Is Seattle the best WNBA team ever?
by Clay Kallam
Remembering that it’s not about how much, but whether, the Seattle Storm staked a serious claim to being the best WNBA team ever this summer.
In simple terms, they won more games than any other team, but that’s in part because the Playoffs are longer now than they were in the late ‘90s. But they also jumped out to a 22-2 record, relaxed for a while (going 6-4 the rest of the way), and then went 7-0 in postseason.
Skeptics may point to the average 2.3-point margin of victory in the finals against Atlanta, but it’s not about point spreads, it’s about winning – and all Seattle did was win.
Setting aside the basic truth that it’s pretty much impossible to compare teams from different eras, it’s still fun to try to compare the Storm to the 1998 Houston Comets, which went 27-3 in a shorter regular season. That was arguably the best of the great Comets’ teams, which won the first four WNBA titles, and so we’ll go down the roster (using the regular season numbers for both teams) to see how they stack up.

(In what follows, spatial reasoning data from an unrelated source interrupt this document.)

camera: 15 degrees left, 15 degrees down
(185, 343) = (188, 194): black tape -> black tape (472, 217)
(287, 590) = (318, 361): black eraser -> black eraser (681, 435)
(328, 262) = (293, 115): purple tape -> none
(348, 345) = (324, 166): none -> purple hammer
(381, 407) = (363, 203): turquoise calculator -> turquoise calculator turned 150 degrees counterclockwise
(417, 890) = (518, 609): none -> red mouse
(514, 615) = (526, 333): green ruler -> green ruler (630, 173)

Point guard: Kim Perrot was a fine player, and a better defender than Sue Bird, but Bird is the best point guard of her generation, and Perrot was never in that conversation in her day. Bird shot better, took (and made) big shots, turned the ball over less and had more assists. Though Perrot filled the role she needed to fill for Houston, Bird is clearly the better player.
Shooting guard: Here’s another no-brainer – Cynthia Cooper is one of the best female players ever, and though Tanisha Wright is a solid WNBA starter, she’s nowhere close to Cooper. And remember, WNBA fans only saw Cooper on the downside of her career, and she was still fabulous. Cooper pretty much did everything, and was a more than adequate defender, and Cooper also was the one who took the big shots. Cooper, in a landslide.
Small forward: This is a little closer, but even though I’m a big Swin Cash fan, Sheryl Swoopes is clearly better. Though Swoopes didn’t quite shoot as well (42.7 percent to 43.5 percent) and was a slightly less effective rebounder (5.1 to 6.0), she turned the ball over much less often and was arguably the best defender in WNBA history. Swoopes, but maybe not by as much as people first think.
Power forward: To make this more fair, we’ll match the young Tina Thompson against the in-her-prime Lauren Jackson – and though Thompson was (and is) pretty damn good, Jackson is the dominant player of the first decade of the 21st century. At 6-5, Jackson can control every aspect of the game, from scoring to rebounding to defending, and isn’t afraid to take the big shot, or throw an elbow. Jackson is a no-doubt choice here.
Center: So who out there remembers Monica Lamb? Or Polina Tzekova? Or Tammy Jackson? The Comets ran out a series of role-players at center because they needed five to play, but Lamb (the 1998 center) was typical: 5.4 ppg, 4.7 rpg, 54.1 percent shooting. Camille Little, though undersized, has emerged as a well-above-average WNBA player, and her 10.1 ppg, 5.2 rpg and 1.6 spg speak for themselves. Little gets the nod here, easily.
Bench: Janeth Arcain was one of the greatest players of her time, and led the World Championships in scoring one year, so having her come off the bench meant there was little dropoff when any of the perimeter players needed a rest. Arcain could run the point (and did, in 1999), or play the three, which would move Swoopes to power forward for a few minutes. The dropoff after Arcain was pretty steep, so careful consideration has to be given to the Storm trio of Svetlana Abrosimova, Le’coe Willingham and Jana Vesela. None of those three are nearly as good as Arcain was, but there are three of them – so we’ll call this even.
Coach: Brian Agler vs. Van Chancellor? Nothing to pick from here. Even.
In conclusion: If you believe all the categories are equal, Seattle wins 3-2-2, but let’s not forget the huge advantage Cooper gives the Comets at shooting guard. So we have two great teams, filled with great players, coming from different eras, that in the end can’t really be separated. Put a gun to my head, and I probably pick Houston because I think Cooper and Swoopes are more likely to make big plays late, but then again, I wouldn’t mind having LJ and Bird with the ball in their hands either. Call me a wimp, but this mythical series goes five games, and the team that gets the last shot probably wins – and I’m not saying who that team is.